WASHINGTON, June 25, 2010 – The World Bank’s Board of Executive Directors has approved four credits totaling US$456.5 million in support of Vietnam’s development efforts. This brings the total of World Bank lending to Vietnam this fiscal year (see below *1) to US$2.13 billion, a record figure.
The credits are all provided by the International Development Association (IDA) – the part of the World Bank that helps the world’s poorest countries. IDA aims to reduce poverty by providing interest-free credits and grants for programs that boost economic growth, reduce inequalities and improve people’s living conditions.
As Vietnam approaches middle income status, the country needs a skilled population with a strong knowledge base in order to position the country well for economic expansion and integration into the global economy. Creating a higher education system in Vietnam that is innovative, responsive to the demands of the market and of high quality is essential to the economic growth and development of Vietnam. This is the principle behind one of the four approved credits; the Vietnam New Model Universities Project.
The project aims to set up and pilot a new policy framework for the governance, financing and quality assurance of one new model university. This will help Vietnam develop a model for a higher education system that is innovative and of high quality as well as geared towards developing marketable skills for young people entering the labor market.

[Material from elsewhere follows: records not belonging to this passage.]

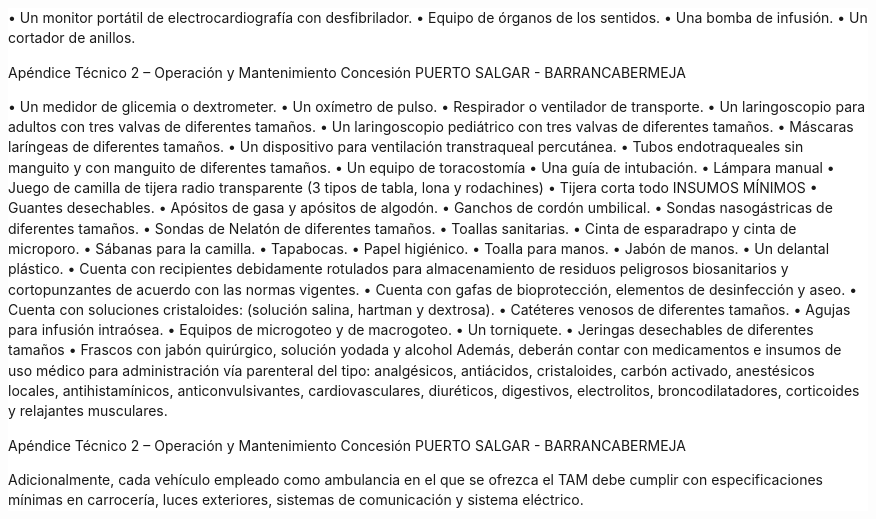 •  Un monitor portátil de electrocardiografía con desfibrilador.
•  Equipo de órganos de los sentidos.
•  Una bomba de infusión.
•  Un cortador de anillos.

Apéndice Técnico 2 – Operación y Mantenimiento Concesión PUERTO SALGAR - BARRANCABERMEJA

•  Un medidor de glicemia o dextrometer.
•  Un oxímetro de pulso.
•  Respirador o ventilador de transporte.
•  Un laringoscopio para adultos con tres valvas de diferentes tamaños.
•  Un laringoscopio pediátrico con tres valvas de diferentes tamaños.
•  Máscaras laríngeas de diferentes tamaños.
•  Un dispositivo para ventilación transtraqueal percutánea.
•  Tubos endotraqueales sin manguito y con manguito de diferentes tamaños.
•  Un equipo de toracostomía
•  Una guía de intubación.
• Lámpara manual
•  Juego de camilla de tijera radio transparente (3 tipos de tabla, lona y rodachines)
•  Tijera corta todo INSUMOS MÍNIMOS
• Guantes desechables.
•  Apósitos de gasa y apósitos de algodón.
•  Ganchos de cordón umbilical.
•  Sondas nasogástricas de diferentes tamaños.
•  Sondas de Nelatón de diferentes tamaños.
• Toallas sanitarias.
•  Cinta de esparadrapo y cinta de microporo.
•  Sábanas para la camilla.
• Tapabocas.
• Papel higiénico.
•  Toalla para manos.
•  Jabón de manos.
• Un delantal plástico.
•  Cuenta con recipientes debidamente rotulados para almacenamiento de residuos peligrosos biosanitarios y cortopunzantes de acuerdo con las normas vigentes.
•  Cuenta con gafas de bioprotección, elementos de desinfección y aseo.
•  Cuenta con soluciones cristaloides: (solución salina, hartman y dextrosa).
•  Catéteres venosos de diferentes tamaños.
•  Agujas para infusión intraósea.
•  Equipos de microgoteo y de macrogoteo.
• Un torniquete.
•  Jeringas desechables de diferentes tamaños
•  Frascos con jabón quirúrgico, solución yodada y alcohol
Además, deberán contar con medicamentos e insumos de uso médico para administración vía parenteral del tipo: analgésicos, antiácidos, cristaloides, carbón activado, anestésicos locales, antihistamínicos,  anticonvulsivantes,  cardiovasculares,  diuréticos,  digestivos,  electrolitos, broncodilatadores, corticoides y relajantes musculares.

Apéndice Técnico 2 – Operación y Mantenimiento Concesión PUERTO SALGAR - BARRANCABERMEJA

Adicionalmente, cada vehículo empleado como ambulancia en el que se ofrezca el TAM debe cumplir con especificaciones mínimas en carrocería, luces exteriores, sistemas de comunicación y sistema eléctrico.

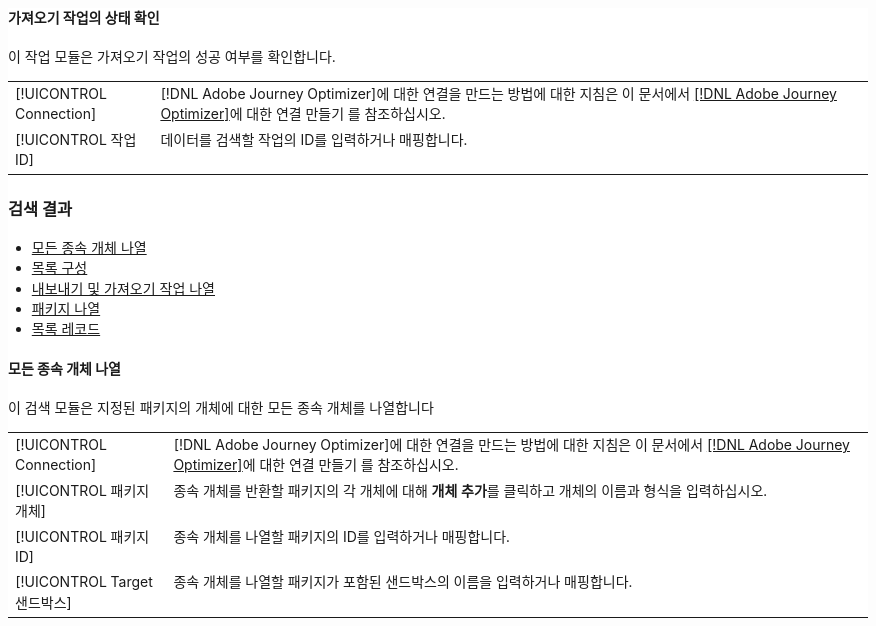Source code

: #### 가져오기 작업의 상태 확인

이 작업 모듈은 가져오기 작업의 성공 여부를 확인합니다.

<table style="table-layout:auto"> 
 <col> 
 <col> 
 <tbody> 
  <tr> 
   <td role="rowheader">[!UICONTROL Connection]</td> 
   <td>[!DNL Adobe Journey Optimizer]에 대한 연결을 만드는 방법에 대한 지침은 이 문서에서 <a href="#create-a-connection-to-adobe-journey-optimizer" class="MCXref xref" >[!DNL Adobe Journey Optimizer]</a>에 대한 연결 만들기 를 참조하십시오.</td> 
  </tr> 
  <tr> 
   <td role="rowheader">[!UICONTROL 작업 ID]</td> 
   <td>데이터를 검색할 작업의 ID를 입력하거나 매핑합니다.</td> 
  </tr> 
 </tbody> 
</table>

### 검색 결과

* [모든 종속 개체 나열](#list-all-dependent-objects)
* [목록 구성](#list-configurations)
* [내보내기 및 가져오기 작업 나열](#list-export-and-import-jobs)
* [패키지 나열](#list-packages)
* [목록 레코드](#list-records)

#### 모든 종속 개체 나열

이 검색 모듈은 지정된 패키지의 개체에 대한 모든 종속 개체를 나열합니다

<table style="table-layout:auto"> 
 <col> 
 <col> 
 <tbody> 
  <tr> 
   <td role="rowheader">[!UICONTROL Connection]</td> 
   <td>[!DNL Adobe Journey Optimizer]에 대한 연결을 만드는 방법에 대한 지침은 이 문서에서 <a href="#create-a-connection-to-adobe-journey-optimizer" class="MCXref xref" >[!DNL Adobe Journey Optimizer]</a>에 대한 연결 만들기 를 참조하십시오.</td> 
  </tr> 
  <tr> 
   <td role="rowheader">[!UICONTROL 패키지 개체]</td> 
   <td>종속 개체를 반환할 패키지의 각 개체에 대해 <b>개체 추가</b>를 클릭하고 개체의 이름과 형식을 입력하십시오.</td> 
  </tr> 
  <tr> 
   <td role="rowheader">[!UICONTROL 패키지 ID]</td> 
   <td>종속 개체를 나열할 패키지의 ID를 입력하거나 매핑합니다.</td> 
  </tr> 
    <tr> 
   <td role="rowheader">[!UICONTROL Target 샌드박스]</td> 
   <td>종속 개체를 나열할 패키지가 포함된 샌드박스의 이름을 입력하거나 매핑합니다.</td> 
  </tr> 
 </tbody> 
</table>
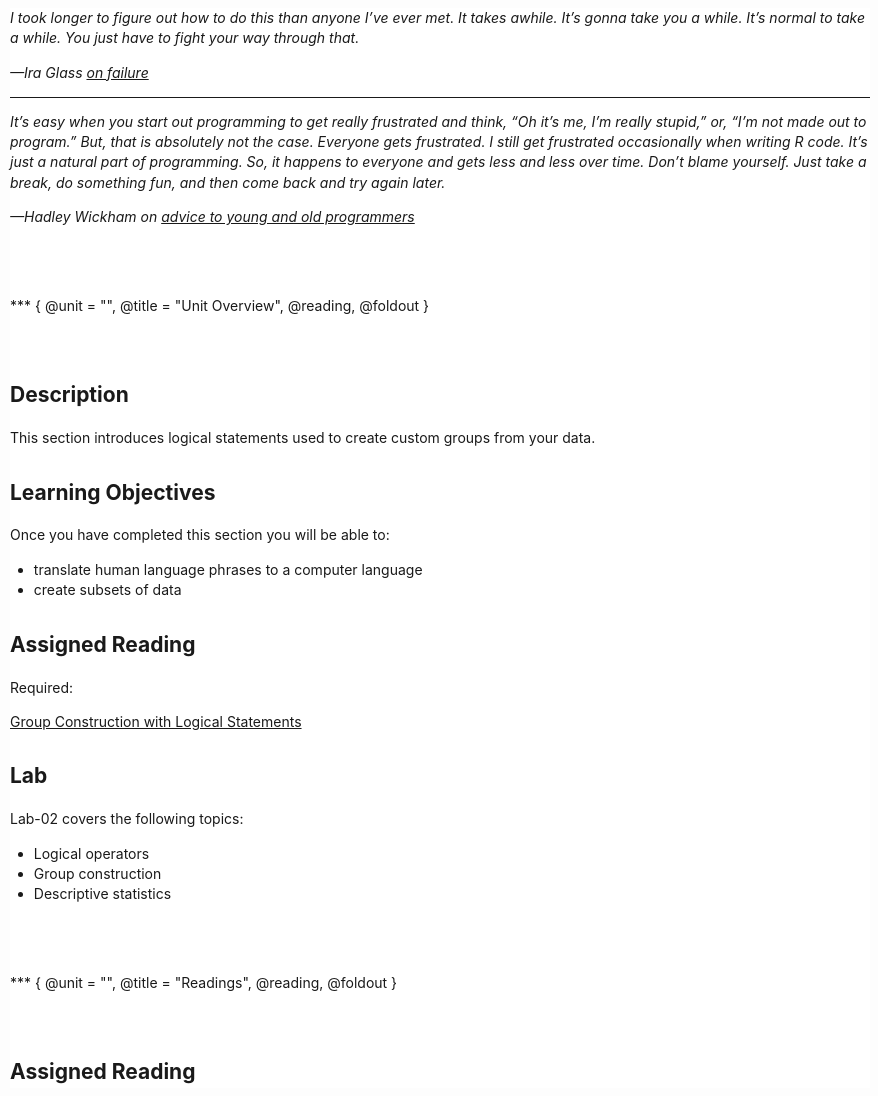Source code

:*I took longer to figure out how to do this than anyone I’ve ever met. It takes awhile. It’s gonna take you a while. It’s normal to take a while. You just have to fight your way through that.*

*—Ira Glass [on failure](https://jamesclear.com/ira-glass-failure)*

---

*It’s easy when you start out programming to get really frustrated and think, “Oh it’s me, I’m really stupid,” or, “I’m not made out to program.” But, that is absolutely not the case. Everyone gets frustrated. I still get frustrated occasionally when writing R code. It’s just a natural part of programming. So, it happens to everyone and gets less and less over time. Don’t blame yourself. Just take a break, do something fun, and then come back and try again later.*

*—Hadley Wickham on [advice to young and old programmers](https://www.r-bloggers.com/advice-to-young-and-old-programmers-a-conversation-with-hadley-wickham/)*

<br>
<br>

*** { @unit = "", @title = "Unit Overview", @reading, @foldout }

<br>

## Description

This section introduces logical statements used to create custom groups from your data.  

## Learning Objectives

Once you have completed this section you will be able to:
* translate human language phrases to a computer language
* create subsets of data

## Assigned Reading

Required:

[Group Construction with Logical Statements](http://ds4ps.org/dp4ss-textbook/p-050-business-logic.html)

## Lab

Lab-02 covers the following topics:

* Logical operators
* Group construction
* Descriptive statistics

<br>
<br>

*** { @unit = "", @title = "Readings", @reading, @foldout }

<br>

## Assigned Reading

“Human development is recognized as one of Vietnam’s three key areas of focus in its coming 10 year strategy.” says Victoria Kwakwa, the World Bank’s Country Director for Vietnam. “The modern higher education system must contribute directly to this pillar by improving the quality of higher education so that graduates will possess the knowledge and skills that meet labor market demands.”
The credits approved by the World Bank’s Board also includes the 9th Poverty Reduction Support Credit (US$150 million), which is the fourth in a five-year cycle aimed at supporting the implementation of the SEDP (see below *2). This credit aims to continue the reforms needed to transform Vietnam from a transition economy to a middle-income country. It will promote reforms in the areas of (a) state sector, (b) financial sector, (c) education, (d) health, (e) gender, (f) water and sanitation, (g) environment, (h) public financial management, (i) legal development, (j) public administration reform, and (k) anticorruption.
A sum of US$100 million will be used to assist Vietnamese Government agencies with capacity building to plan and prepare public investments efficiently and ensure international quality standards. A project preparation facility will be established that can be drawn upon to undertake, for example, feasibility studies, detailed designs, and procurement for projects across all development sectors.
And finally, US$26.5 million provides additional financing for the System Efficiency Improvement, Equitization and Renewables Project. The original project has improved efficiency of the transmission system and rural energy access and contributed to reforming the power sector. The additional financing will be used to scale up the project’s impact on power sector reform.
*1 World Bank’s fiscal year starts at July 1, and ends on June 30.